=== Exercise description ===
Rewrite the normal-schools passage, beginning at the words "The chief difference" and stopping after "and all other subjects.", with "classical languages" changed to "ancient languages".

=== Source excerpt ===

=====

He hastened, therefore, to advocate the establishment of normal schools in which prospective teachers, who it seemed were expected to be mostly female, might be initiated into the great secret. If there were contradictions in the idea of voluntary obedience to duty, especially conceived as resulting from skillful preparation of motives beforehand—contradictions and more than a hint of manipulation—the times were not inclined to notice. The intellectual and theological issues were not drawn until the Boston masters, belatedly stung to defense of the old order by Mann’s Seventh Annual Report, engaged him in a controversy that raged through 1844 and 1845. Although he felt during the height of the controversy that the martyr’s crown he had expected was being pressed upon him, Mann had done his work thoroughly and prevailed. He had established normal schools, and the nascent army of the Normalities was on the march.


The first normal school, at Lexington, was to be exclusively for women; if others, which opened at Barre and Bridgewater, were to be open to male students, females were expected to predominate and did so. The original policy was to admit females at 16 and males at 17, to encourage them to take all of the three-year course, but to grant teaching certificates after only one year of study, The curriculum comprised review of the common school “rudiments” coupled with instruction in the all-important art of teaching, reinforced by observation and practice in a model school.

The chief difference between the normals and a typical male academy, apart from the presence and predominance of females in the former, was the substitution of study and practice of teaching methods in the normal for study of classical languages in the academy. However arid the old-line teaching of Latin and Greek may have been in some instances, it implied commitment to literacy representing impersonal, academic standards whereas the normals’ pedagogy of love gave priority to personal relationship between pupil and teacher. This was supposed, of course, to lead, once motives had been sufficiently prepared by a maternalistic teacher, to autonomous and therefore more efficient and thorough learning of the rudiments and eventually Latin, Greek, and all other subjects.

Mann’s emphasis upon moral cultivation as the primary aim of education required the practice of the new art of teaching, women were supposed to possess a sex-specific talent for it, and the feminization of education therefore seemed implicit in its moralization. Here the ambiguities in usage of the term “feminization” begin to multiply: Mann, as we shall see, dwelt upon the quantitative feminization of the teaching corps, but given 19th-century sex-typing of woman as maternal, this had profound qualitative implications which, once the Boston masters were silenced, he did not really have to face. Having sounded warning notes in his first three annual reports, carried a number of approaches to the matter in his newly founded Common School Journal, and alluded to it often in his indefatigable lecturing and corresponding in the cause, Mann argued the general case for woman as teacher boldly and at length in his Fourth Annual Report. He did so in the context of another discussion of the deficient qualifications of the incumbent teaching corps, sex and sex alike; but the remedy he had in mind was to replace the incumbents with normal-trained teachers and the more of these that should prove to be women the better. Summarizing the dissatisfactions with teachers’ work that the school committees had reported, he cited with seeming casualness in a footnote the report of one committee admitting that “we have better luck with the female teachers than with the male.” To which Mann appended the anything but casual comment—”as though it was a matter left to “luck,” what intellectual and moral guides, the rising generation should have.”

=====

=== Raw data ===

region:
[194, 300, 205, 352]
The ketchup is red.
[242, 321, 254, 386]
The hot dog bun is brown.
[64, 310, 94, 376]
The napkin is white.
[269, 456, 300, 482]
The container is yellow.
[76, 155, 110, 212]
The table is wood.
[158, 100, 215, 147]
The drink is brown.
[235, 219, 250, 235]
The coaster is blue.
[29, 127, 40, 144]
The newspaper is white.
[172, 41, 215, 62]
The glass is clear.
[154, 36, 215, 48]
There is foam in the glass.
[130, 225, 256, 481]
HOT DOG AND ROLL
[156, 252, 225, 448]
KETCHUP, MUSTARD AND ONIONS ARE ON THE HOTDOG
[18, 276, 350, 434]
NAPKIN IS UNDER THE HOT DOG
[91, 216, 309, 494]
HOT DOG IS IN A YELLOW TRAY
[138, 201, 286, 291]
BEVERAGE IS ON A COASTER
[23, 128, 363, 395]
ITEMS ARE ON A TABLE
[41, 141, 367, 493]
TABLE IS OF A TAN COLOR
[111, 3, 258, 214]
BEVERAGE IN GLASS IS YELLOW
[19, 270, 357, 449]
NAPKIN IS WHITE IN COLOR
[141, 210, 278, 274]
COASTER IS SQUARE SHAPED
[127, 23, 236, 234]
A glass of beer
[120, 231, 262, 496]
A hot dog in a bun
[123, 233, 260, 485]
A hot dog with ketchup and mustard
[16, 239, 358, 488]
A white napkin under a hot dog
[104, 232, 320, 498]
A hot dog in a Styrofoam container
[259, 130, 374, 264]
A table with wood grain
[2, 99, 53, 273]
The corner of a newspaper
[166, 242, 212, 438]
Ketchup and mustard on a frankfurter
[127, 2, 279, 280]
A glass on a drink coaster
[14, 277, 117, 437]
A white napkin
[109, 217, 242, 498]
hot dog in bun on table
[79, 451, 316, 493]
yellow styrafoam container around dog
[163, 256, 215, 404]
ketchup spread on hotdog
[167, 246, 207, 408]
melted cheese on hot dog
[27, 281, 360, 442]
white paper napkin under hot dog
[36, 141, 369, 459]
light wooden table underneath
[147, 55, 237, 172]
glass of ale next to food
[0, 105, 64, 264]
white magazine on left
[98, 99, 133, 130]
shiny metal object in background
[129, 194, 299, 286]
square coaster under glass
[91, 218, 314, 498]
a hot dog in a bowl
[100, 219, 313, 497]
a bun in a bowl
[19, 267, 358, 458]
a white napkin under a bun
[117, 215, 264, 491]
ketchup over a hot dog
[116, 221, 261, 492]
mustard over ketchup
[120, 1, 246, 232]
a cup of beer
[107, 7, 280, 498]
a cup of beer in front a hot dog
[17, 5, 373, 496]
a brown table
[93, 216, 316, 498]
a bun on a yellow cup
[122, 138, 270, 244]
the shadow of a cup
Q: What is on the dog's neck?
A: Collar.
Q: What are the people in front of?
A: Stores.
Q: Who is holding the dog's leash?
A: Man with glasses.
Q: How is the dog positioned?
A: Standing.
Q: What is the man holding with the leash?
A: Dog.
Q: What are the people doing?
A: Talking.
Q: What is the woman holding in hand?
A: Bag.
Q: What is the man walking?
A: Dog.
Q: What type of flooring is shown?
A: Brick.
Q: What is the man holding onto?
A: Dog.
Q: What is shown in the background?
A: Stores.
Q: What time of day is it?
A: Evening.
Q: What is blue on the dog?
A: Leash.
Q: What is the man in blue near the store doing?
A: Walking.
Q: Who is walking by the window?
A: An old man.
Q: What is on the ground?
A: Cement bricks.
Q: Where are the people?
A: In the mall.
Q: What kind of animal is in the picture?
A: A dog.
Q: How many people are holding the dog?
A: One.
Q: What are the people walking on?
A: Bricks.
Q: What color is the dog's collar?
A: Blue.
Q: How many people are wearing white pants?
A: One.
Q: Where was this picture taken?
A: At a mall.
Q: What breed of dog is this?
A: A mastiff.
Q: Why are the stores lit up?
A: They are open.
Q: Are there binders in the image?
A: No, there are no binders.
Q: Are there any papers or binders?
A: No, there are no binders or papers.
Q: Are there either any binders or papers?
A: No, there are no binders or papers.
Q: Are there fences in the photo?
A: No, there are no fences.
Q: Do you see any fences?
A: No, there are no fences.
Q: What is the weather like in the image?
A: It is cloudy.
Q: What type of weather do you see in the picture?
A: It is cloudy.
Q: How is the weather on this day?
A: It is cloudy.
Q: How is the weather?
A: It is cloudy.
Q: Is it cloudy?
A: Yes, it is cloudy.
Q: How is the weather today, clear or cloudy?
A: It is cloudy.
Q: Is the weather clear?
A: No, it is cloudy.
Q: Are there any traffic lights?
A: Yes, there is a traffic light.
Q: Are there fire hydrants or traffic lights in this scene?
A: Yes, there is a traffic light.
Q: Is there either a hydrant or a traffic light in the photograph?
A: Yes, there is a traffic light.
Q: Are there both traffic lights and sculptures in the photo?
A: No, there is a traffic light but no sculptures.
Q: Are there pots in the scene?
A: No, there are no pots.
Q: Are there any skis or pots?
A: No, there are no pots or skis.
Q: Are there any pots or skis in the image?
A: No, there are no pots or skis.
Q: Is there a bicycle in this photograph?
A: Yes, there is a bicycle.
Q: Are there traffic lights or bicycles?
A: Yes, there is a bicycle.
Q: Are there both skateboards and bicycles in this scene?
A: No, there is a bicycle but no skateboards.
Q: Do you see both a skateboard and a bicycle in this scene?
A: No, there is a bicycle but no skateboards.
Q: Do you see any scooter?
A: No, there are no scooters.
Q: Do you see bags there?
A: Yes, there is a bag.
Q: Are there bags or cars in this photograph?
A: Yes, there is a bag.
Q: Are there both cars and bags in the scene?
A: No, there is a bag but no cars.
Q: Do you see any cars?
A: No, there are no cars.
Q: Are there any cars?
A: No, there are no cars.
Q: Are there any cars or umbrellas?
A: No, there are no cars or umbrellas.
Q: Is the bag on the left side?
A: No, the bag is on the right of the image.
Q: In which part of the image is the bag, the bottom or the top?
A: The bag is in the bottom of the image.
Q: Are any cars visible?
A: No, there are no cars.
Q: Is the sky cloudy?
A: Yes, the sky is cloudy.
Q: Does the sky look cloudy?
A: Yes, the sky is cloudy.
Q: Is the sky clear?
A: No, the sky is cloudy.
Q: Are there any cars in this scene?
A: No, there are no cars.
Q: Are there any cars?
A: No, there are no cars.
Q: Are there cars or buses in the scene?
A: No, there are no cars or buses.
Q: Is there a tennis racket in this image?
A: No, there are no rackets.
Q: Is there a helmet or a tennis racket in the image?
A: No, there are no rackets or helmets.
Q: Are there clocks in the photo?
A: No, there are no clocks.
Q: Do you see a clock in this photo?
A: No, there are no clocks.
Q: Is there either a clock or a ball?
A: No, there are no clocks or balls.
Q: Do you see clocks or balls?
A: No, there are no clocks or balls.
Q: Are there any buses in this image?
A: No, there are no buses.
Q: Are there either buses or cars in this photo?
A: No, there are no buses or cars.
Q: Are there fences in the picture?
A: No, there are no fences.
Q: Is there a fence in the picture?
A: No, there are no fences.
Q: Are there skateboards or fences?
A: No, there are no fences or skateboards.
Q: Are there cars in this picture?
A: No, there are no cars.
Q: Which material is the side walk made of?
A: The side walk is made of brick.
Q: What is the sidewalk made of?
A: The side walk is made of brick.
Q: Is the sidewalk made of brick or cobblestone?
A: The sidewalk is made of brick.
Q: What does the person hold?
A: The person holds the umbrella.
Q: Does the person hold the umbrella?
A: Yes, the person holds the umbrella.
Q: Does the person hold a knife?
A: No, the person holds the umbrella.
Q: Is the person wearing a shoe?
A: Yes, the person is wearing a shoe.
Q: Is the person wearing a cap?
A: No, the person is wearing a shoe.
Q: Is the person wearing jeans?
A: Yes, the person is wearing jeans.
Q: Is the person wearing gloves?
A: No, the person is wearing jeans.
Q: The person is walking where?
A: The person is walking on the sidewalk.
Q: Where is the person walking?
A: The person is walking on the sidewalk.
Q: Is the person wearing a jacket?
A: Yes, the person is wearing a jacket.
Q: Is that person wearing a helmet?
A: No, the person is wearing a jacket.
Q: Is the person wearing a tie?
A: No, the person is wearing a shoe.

=====

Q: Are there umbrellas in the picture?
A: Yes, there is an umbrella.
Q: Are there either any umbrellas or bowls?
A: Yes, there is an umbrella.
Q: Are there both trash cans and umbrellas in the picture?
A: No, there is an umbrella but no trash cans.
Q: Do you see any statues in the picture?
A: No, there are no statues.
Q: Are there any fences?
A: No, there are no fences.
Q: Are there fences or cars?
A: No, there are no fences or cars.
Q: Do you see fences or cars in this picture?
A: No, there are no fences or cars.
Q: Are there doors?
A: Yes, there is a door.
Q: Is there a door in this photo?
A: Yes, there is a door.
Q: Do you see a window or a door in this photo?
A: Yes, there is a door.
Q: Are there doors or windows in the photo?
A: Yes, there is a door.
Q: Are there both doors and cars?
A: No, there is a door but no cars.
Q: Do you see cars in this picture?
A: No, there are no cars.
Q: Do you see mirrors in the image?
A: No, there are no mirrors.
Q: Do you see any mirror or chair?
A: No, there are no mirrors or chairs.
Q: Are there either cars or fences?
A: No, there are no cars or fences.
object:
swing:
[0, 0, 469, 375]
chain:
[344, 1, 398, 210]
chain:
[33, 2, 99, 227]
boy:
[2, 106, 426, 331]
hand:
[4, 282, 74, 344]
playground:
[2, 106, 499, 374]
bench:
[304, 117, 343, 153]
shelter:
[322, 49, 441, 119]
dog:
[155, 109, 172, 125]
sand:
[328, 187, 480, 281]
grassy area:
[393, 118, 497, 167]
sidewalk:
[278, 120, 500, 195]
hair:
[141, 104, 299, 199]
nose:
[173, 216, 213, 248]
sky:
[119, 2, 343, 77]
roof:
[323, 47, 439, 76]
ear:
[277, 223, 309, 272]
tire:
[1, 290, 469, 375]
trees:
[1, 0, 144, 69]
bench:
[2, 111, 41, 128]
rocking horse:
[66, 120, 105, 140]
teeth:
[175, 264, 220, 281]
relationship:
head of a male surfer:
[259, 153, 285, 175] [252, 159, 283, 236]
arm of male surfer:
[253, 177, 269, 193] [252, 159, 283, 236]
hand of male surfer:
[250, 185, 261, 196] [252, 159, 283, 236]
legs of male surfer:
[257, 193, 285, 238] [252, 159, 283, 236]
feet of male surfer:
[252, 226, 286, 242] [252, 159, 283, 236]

=====

=== Task answer ===
The chief difference between the normals and a typical male academy, apart from the presence and predominance of females in the former, was the substitution of study and practice of teaching methods in the normal for study of ancient languages in the academy. However arid the old-line teaching of Latin and Greek may have been in some instances, it implied commitment to literacy representing impersonal, academic standards whereas the normals’ pedagogy of love gave priority to personal relationship between pupil and teacher. This was supposed, of course, to lead, once motives had been sufficiently prepared by a maternalistic teacher, to autonomous and therefore more efficient and thorough learning of the rudiments and eventually Latin, Greek, and all other subjects.